/magikarp

Code for the paper "Fishing for Magikarp"

Primary LanguagePythonApache License 2.0Apache-2.0

Code for the paper "Fishing for Magikarp"

This repository contains the code and extended results for the paper Fishing for Magikarp: Automatically Detecting Under-trained Tokens in Large Language Models.

The paper is available on arXiV and ACL Anthology.

Exploring Results

The most interesting thing in this repository is probably the detailed reports and summary table found in results/. For each model, there is a 'full' and 'mini' report. The 'mini' version can always be opened on github, but the full version may require downloading and viewing locally due to file size limitations.

In these reports:

  • is a space (but not _)
  • ¿entry? represents tokens with a vocabulary entry which was not encoded as expected.

Running on other models

Setup

This is a standard poetry project.
poetry shell   # make/activate your virtual environment
poetry install # only the first time or on updates

For some newer models you may need to install a newer transformers version using pip install git+https://github.com/huggingface/transformers.git

Running

See run_verification.sh for some example commands for running new models.
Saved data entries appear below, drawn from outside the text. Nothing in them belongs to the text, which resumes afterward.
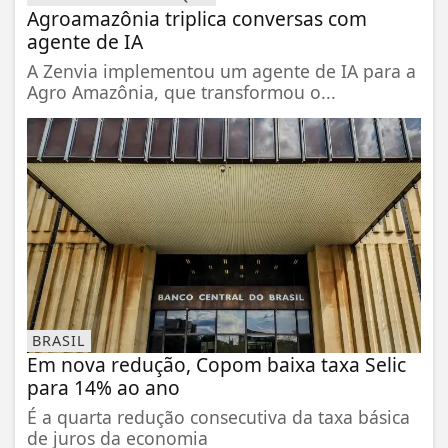
Agroamazônia triplica conversas com
agente de IA
A Zenvia implementou um agente de IA para a
Agro Amazônia, que transformou o...
BRASIL
Em nova redução, Copom baixa taxa Selic
para 14% ao ano
É a quarta redução consecutiva da taxa básica
de juros da economia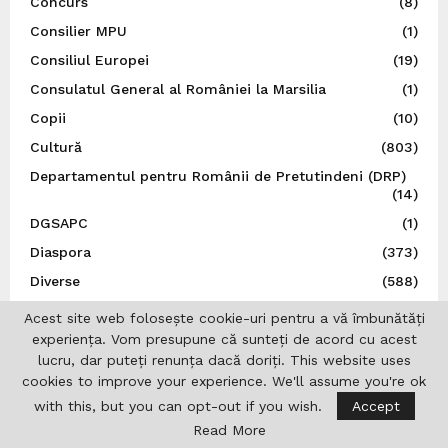
Concurs
(8)
Consilier MPU
(1)
Consiliul Europei
(19)
Consulatul General al României la Marsilia
(1)
Copii
(10)
Cultură
(803)
Departamentul pentru Românii de Pretutindeni (DRP)
(14)
DGSAPC
(1)
Diaspora
(373)
Diverse
(588)
Dr. Ion I. Jinga
(5)
Acest site web folosește cookie-uri pentru a vă îmbunătăți
experiența. Vom presupune că sunteți de acord cu acest
Droguri
(31)
lucru, dar puteți renunța dacă doriți. This website uses
DRP
(5)
cookies to improve your experience. We'll assume you're ok
Editoriale
(24)
with this, but you can opt-out if you wish.
Accept
Educație
(31)
Read More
The script itself is mainly a reference for reproducibility and it is not recommended to run.

For models with tied embeddings, or for nicer visualizations and results, you will need to hard-code some unused token ids in magikarp/unused_tokens.py.

  • If a related model already exists, copying the token ids is likely to work just fine.
  • For non-tied embeddings you can typically just let verification finish, and update unused tokens after you get the results.
  • For the rare case of new model families with tied embeddings:
    • Take a guess, like [0], or use the tokenizer vocabulary to pick some.
    • Run the magikarp/fishing.py script and kill it when it starts verifying.
    • You now have results/verifications/yourmodel.jsonl which allows you to look at the vocabulary and update suitable tokens.
    • Update your unused tokens, and run verification.

Generating results

  • generate_results.py: Generates plots and markdown reports. This happens automatically after verification, but to regenerate you can python generate_results.py [your_model_id] and then look in results.

Contributing

If you want to contribute results for additional models, please include:

  • The UNUSED_TOKENS entry
    • ensure tokenization tests (via pytest) pass for the new model, which uses this array as a model registry.
  • A line in run_verification.sh
  • All files in results that are not .gitignore'd

Model requests

If you know of a model that may be interesting to analyze, but do not have the resources to run it yourself, feel free to open an issue. Please add the Hugging Face id, some information on how it is interesting in terms of tokenization, and keep in mind that the larger the model is, the less likely it is to be prioritized.